• Publisher-DOI

Background

Radon and its progenies contribute significantly to the natural background radiation and cause several thousands of lung cancer cases per year worldwide. Moreover, patients with chronic inflammatory joint diseases are treated in radon galleries. Due to the complex nature of radon exposure, the doses associated with radon exposures are difficult to assess. Hence, there is a clear need to directly measure dose depositions from radon exposures to provide reliable risk estimates for radiation protection guidelines.

Objectives

We aimed to assess tissue-specific radiation doses associated with radon activity concentrations, that deposit similar dose levels as the annual natural radon exposure or radon gallery visits.

Methods

We exposed mice to defined radon concentrations, quantified the number of 53BP1 foci as a measure of induced DNA damage, and compared it with the number of foci induced by known doses of reference-type radiations.

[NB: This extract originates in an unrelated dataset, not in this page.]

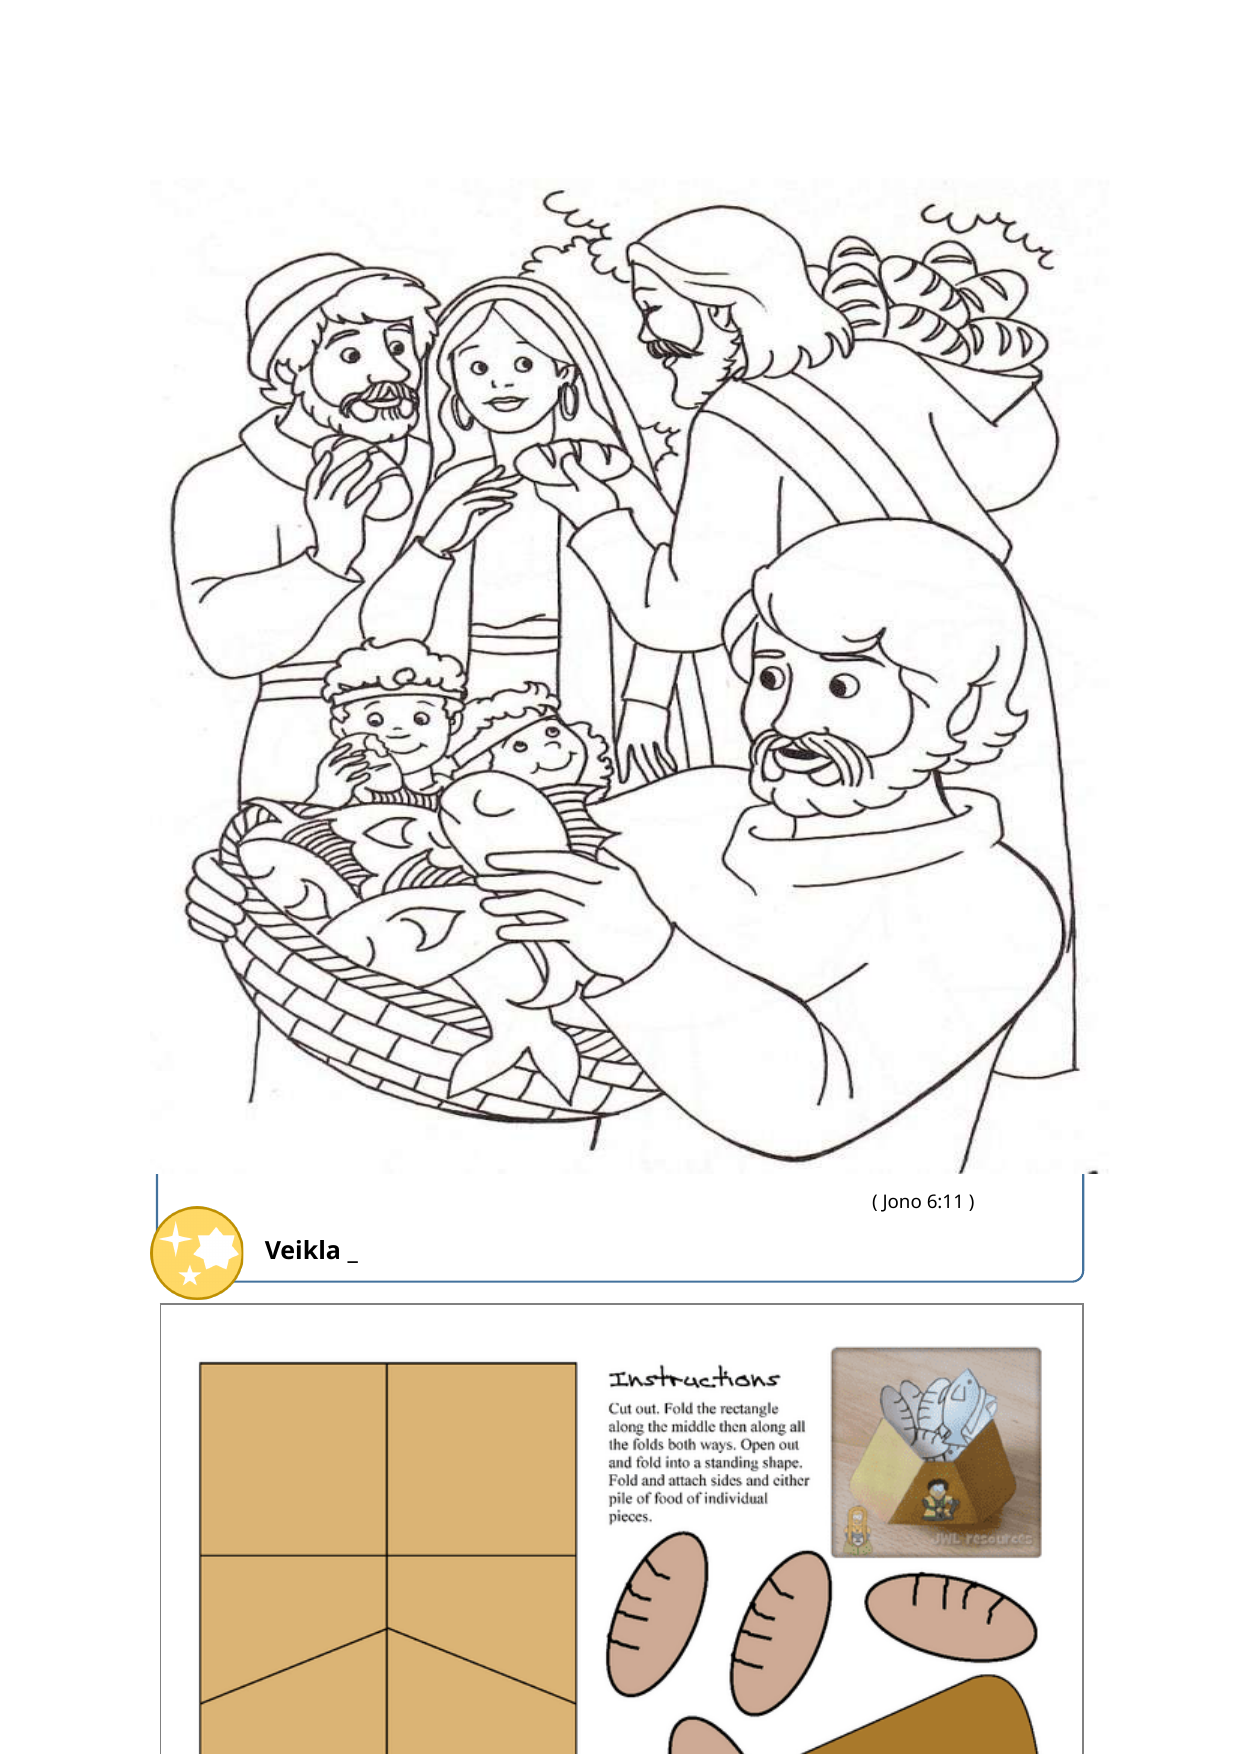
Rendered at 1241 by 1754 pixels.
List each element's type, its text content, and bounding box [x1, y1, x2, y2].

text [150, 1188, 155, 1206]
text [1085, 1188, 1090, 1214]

An image-based analysis of the 3-dimensional foci pattern provided information about the radiation type inflicting the DNA damage.

Results

A 1-hour exposure to 440 kBq/m³ radon-induced DNA damage corresponding to a dose of ∼10 mGy in the lung and ∼3.3 mGy in the kidney, heart, and liver. A 1-hour exposure to 44 kBq/m³ provided values consistent with a linear relationship between dose and radon concentration. Two-thirds of the dose in the lung was caused by α-particles. The dose in the kidney, heart, and liver and one-third of the dose in the lung likely resulted from β- and γ-rays.

Discussion

We found that radon exposures mainly lead to α-particle-induced DNA damage in the lung, consistent with the lung cancer risk obtained in epidemiologic studies. Our presented biodosimetric approach can be used to benchmark risk model calculations for radiation protection guidelines and can help to understand the therapeutic success of radon gallery treatments.